This is a repeat answer that I just posted to another person who is starting to run. It applies to running and many other activities.
First, if you have never been coached on running, it is extremely beneficial and important to get at least a basic understanding of proper running form. For a small investment you can make a huge difference in how much you enjoy running. There are running clubs in almost every city and many smaller towns in the US. You can web search or ask at your local gym/rec center for help in finding a club. Or you can higher a fitness instructor or coach in your area as well.
Second, go slow in your starting distance/time running. Your body needs time to adjust to any new movement/exercise. It is very easy to overtrain at the beginning of starting a running program. And once you are in a state of overtraining the only way to fix it is to stop running until you have fully recovered. This is also where a coach makes a huge difference.
Third, start with a simple resistance training program for your entire body. Many runners want to focus on training muscles directly related to running, but all of the muscles of the body have a part in running. And focusing only on the lower body will increase the potential for injury in the upper body as the weaker muscles won’t be able to deal with what the stronger muscles are putting them through. Again, a coach is a very good idea for this as well.
And lastly, I work with runners of all levels. I get the best results with runners who take this advice. You are getting this advice for free, but it is worth a fortune. Are you ready? Add water exercise to your workouts. Water jogging and running are highly underrated for all athletes that run in their sport/activity. It is not only a great exercise on it’s own, it is phenomonal for training any high volume movement activity. Again, a good coach or instructor is very valuable for this as well.
You would be doing yourself a big favor to hire a coach for at least a sesson or two a week for a while. Good luck.

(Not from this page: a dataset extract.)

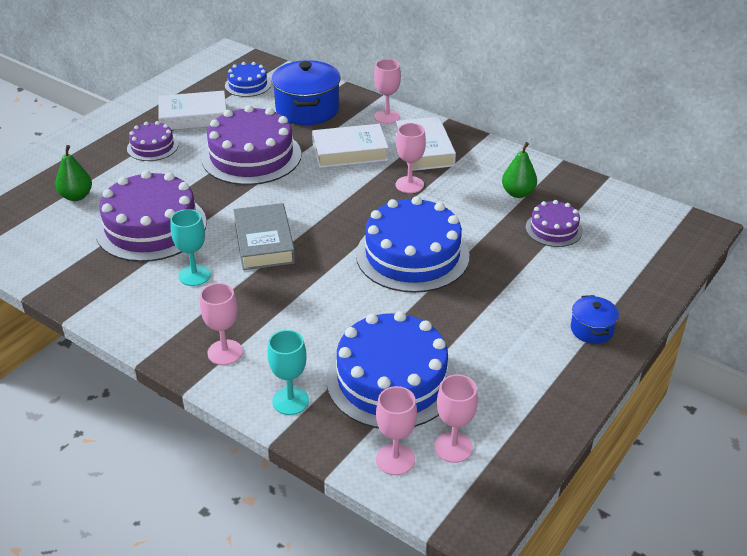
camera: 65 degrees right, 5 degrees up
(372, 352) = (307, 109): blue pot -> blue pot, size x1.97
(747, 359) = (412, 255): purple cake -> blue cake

Be sure to listen to your body! Don’t push yourself too hard from the start but build up to it slowly. Start with 1 mile or whatever you feel comfortable with mixing in running and walking and then just build up from there. Be sure to stretch and drink TONS of water! And running on sand or grass is much better on your joints 🙂 Signing up for a 5K or a 10K for a few months down the line is always a good motivator to keep on running as well!
Also, Map My Run is a really fun site if you want to start charting your routes or seeing your mileage!
ChiRunning is not based on the biomechanics of distance running. In fact there is no front end mechanics in chi running, which is key to successful competitive running(running agaist theclock). A few years I met Danny at an expo and asked him about why there is no front end mechanics in his book. He responded with their are no front end mechanics in distance running. I then open a Running Times to page where a worldclas field was contesting a 10K race. I pointed to the beautiful front end mechanics of these runner. Danny reply that is not a distance race. I say it is a 10K race. He reply anything shorter than a marathon is not a distance race. I will give Danny credited for getting people off their heels and landing under their center of gravity, but there is so much more to running mechanics. I have been working on this for 28 years and still have so much to learn. As for Danny he spend way too little years studying biomechanics and way too many years selling books, certifications, and promonting himself.